I urge you to contact your congressional representatives, Secretary of Health and Human Services Kathleen Sebelius, and NCRR Director Barbara Alving. Tell them to stop the senseless torture and killing of the Alamogordo chimpanzees and grant them much-deserved sanctuary retirement.
ADELE E. ZIMMERMANN
Embudo
New Plan For Chimps a Betrayal
Recently, PBS aired a program titled "Chimpanzees: An Unnatural History" and it evoked public outcry as viewers were shocked by the horrific treatments that these chimpanzees had endured. They were captured in Africa; some were sold to circuses and amusement parks, some to laboratories for cruel experiments.
One such lab was right here in our state, which has a long history of using chimpanzees for research. For over 30 long years, chimpanzees in New Mexico were first used for Air Force experiments, then were sent to the Coulston Foundation for painful biomedical research and drug testing. The foundation was closed down due to violations of animal welfare law and consequently, 266 chimpanzees were allowed to retire at the facility; they have not been used for research since 2001.
Unfortunately, now the federal government plans to move 200 retired chimpanzees to a lab in Texas for invasive medical research. This is an outright betrayal of these chimpanzees who had sacrificed so much for the benefit of their human relatives. ...
The truth is, these researches are both wasteful and inhumane. We must demand the federal government keep its promise to retire these "chimpanzee people" permanently. They have suffered enough psychological trauma and physical mutilation. Instead, the government should provide funding to build sanctuaries. Chimpanzees are other people with the same expressions and affection, very much like our kind.
MIRA FONG
Santa Fe
Hispanic Recruiting Has Long History
The recent remarks by John Berry, executive director of the Office of Personnel Management at the LULAC convention taking place in Albuquerque regarding the under-representation of Hispanics in the federal workforce, brought to mind the early history of the efforts to improve that representation that had New Mexico connections.

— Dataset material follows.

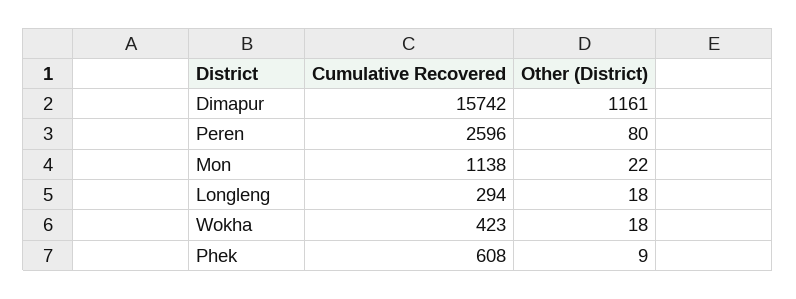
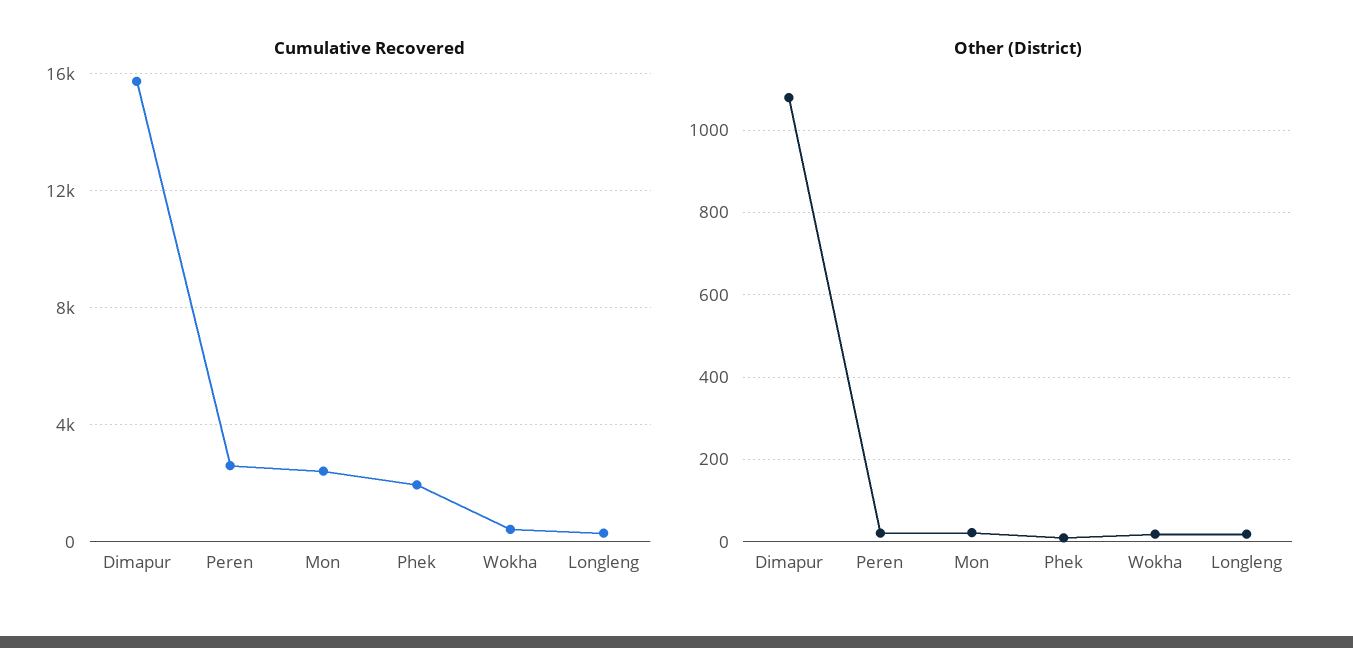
Other (District), Dimapur: 1161 -> 1080
Other (District), Peren: 80 -> 20
Cumulative Recovered, Mon: 1138 -> 2500
Cumulative Recovered, Phek: 608 -> 2000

It is interesting to note that it was under the Republican administration of President Nixon that those efforts began in earnest with the enactment of the then 16-point program in 1970 to bring more "Spanish speakers" into the federal workforce. The Office of Personnel Management, then named the Civil Service Commission, was assigned the task of implementing the program. He appointed as the program's first director a young man from New Mexico named Fernando E.C. DeBaca. I was working in the Civil Service Commission at the time and, since Fernando had little or no experience with federal employment policies, I was assigned to help him get started. We began to make agency visits to promote the program and initially met with little success.
Less than a year later, Fernando left the program for a better job for himself in the Department of Health, Education and Welfare. President Nixon again looked to New Mexico for a successor and appointed Gene Costales from Albuquerque as the second director. Having worked in the equal opportunity recruitment field at Kirtland AFB, Gene was conversant with federal hiring policies. I continued to assist him in the program implementation until I transferred to the National Park Service regional office in Santa Fe in December 1972. Apparently Hispanic representation in the federal service continues to be a problem, given John Berry's remarks. However, given the current economic situation, the federal service will now receive greater attention from our young Hispanics.
The 1970s were the heyday of Hispanics, in Washington at least. Henry Cisneros, former mayor of San Antonio, and cabinet secretary under President Nixon, was then a young White House Fellow. The Equal Employment Commission had a number of Hispanic commissioners, beginning with Vicente Ximenes, Raymond Telles, and Armando Rodrigues. President Obama might take a cue from President Nixon's efforts to improve Hispanic representation in the federal workforce.